Top of Given data
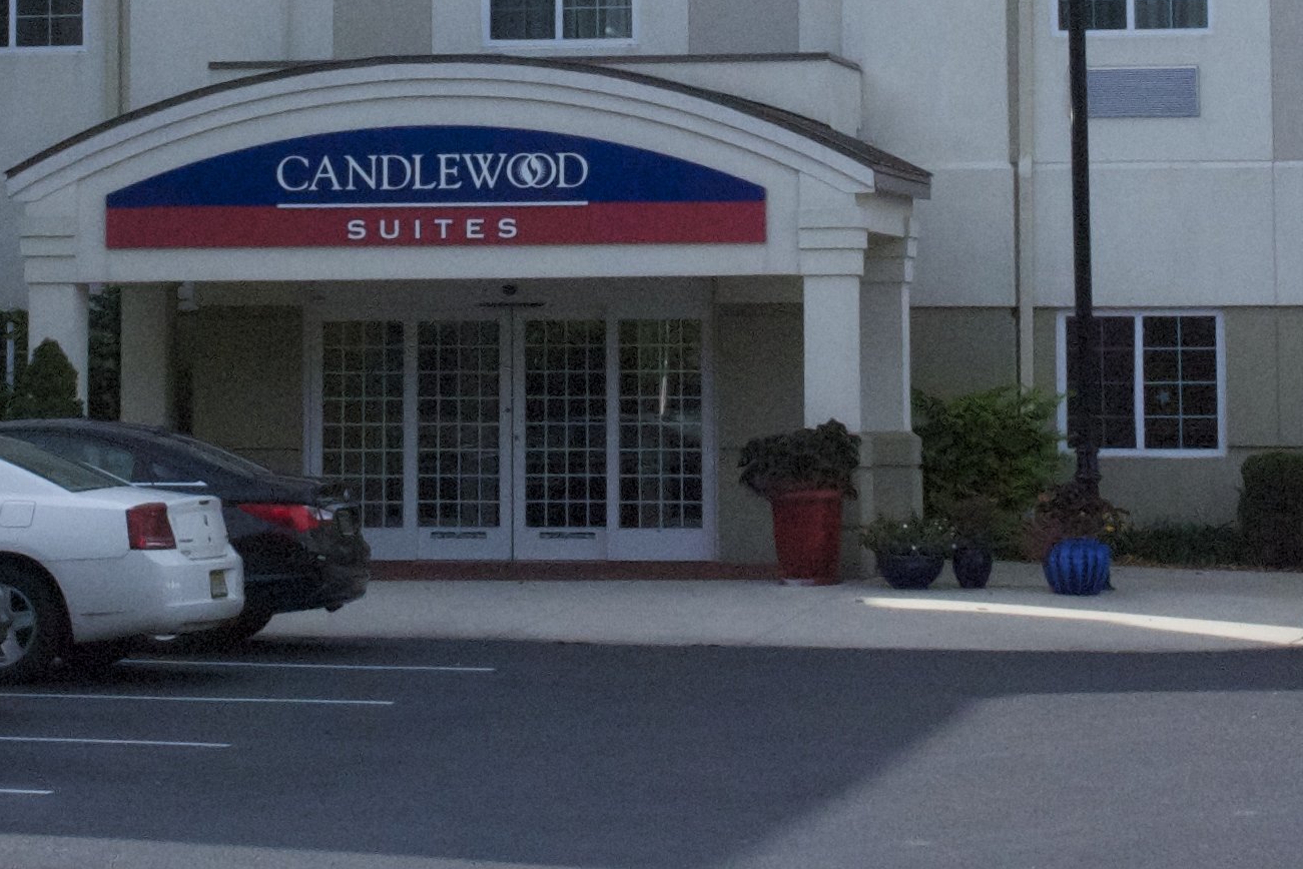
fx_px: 5177
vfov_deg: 9.5
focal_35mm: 143
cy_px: -187
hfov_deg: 14.3
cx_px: 558
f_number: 13
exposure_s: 1/640
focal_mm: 32
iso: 1600
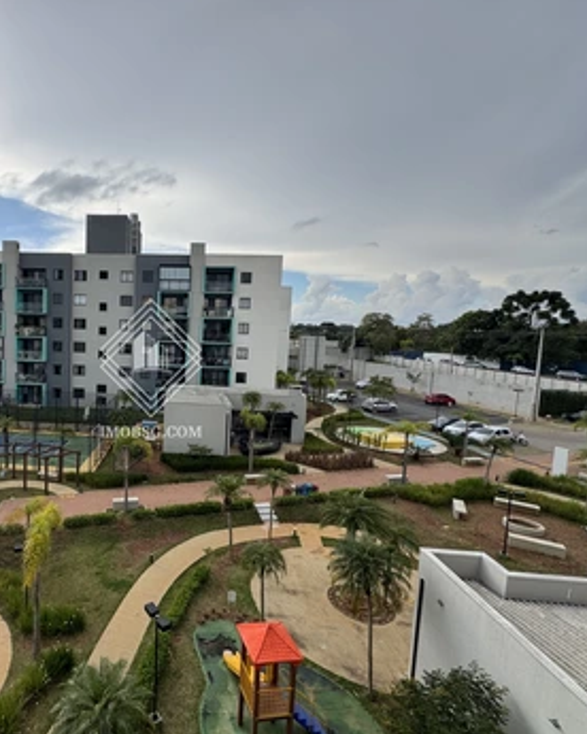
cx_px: 151
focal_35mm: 19
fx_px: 413
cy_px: 368
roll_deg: -1.9
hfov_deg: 66.7
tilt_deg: -5.4
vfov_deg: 83.3
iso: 40
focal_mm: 2.22
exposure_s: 1/771
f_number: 2.2
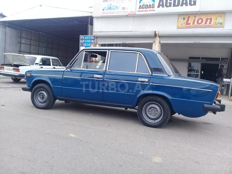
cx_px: 116
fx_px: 208
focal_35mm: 31
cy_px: 87
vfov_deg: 45.4
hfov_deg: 58.4
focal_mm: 3.3
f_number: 2.2
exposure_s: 1/212
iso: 50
Bottom of Given data
§ Activity
Reproduce the listing verbatim, pictures excluded.

§ Response area
fx_px: 5177
vfov_deg: 9.5
focal_35mm: 143
cy_px: -187
hfov_deg: 14.3
cx_px: 558
f_number: 13
exposure_s: 1/640
focal_mm: 32
iso: 1600
cx_px: 151
focal_35mm: 19
fx_px: 413
cy_px: 368
roll_deg: -1.9
hfov_deg: 66.7
tilt_deg: -5.4
vfov_deg: 83.3
iso: 40
focal_mm: 2.22
exposure_s: 1/771
f_number: 2.2
cx_px: 116
fx_px: 208
focal_35mm: 31
cy_px: 87
vfov_deg: 45.4
hfov_deg: 58.4
focal_mm: 3.3
f_number: 2.2
exposure_s: 1/212
iso: 50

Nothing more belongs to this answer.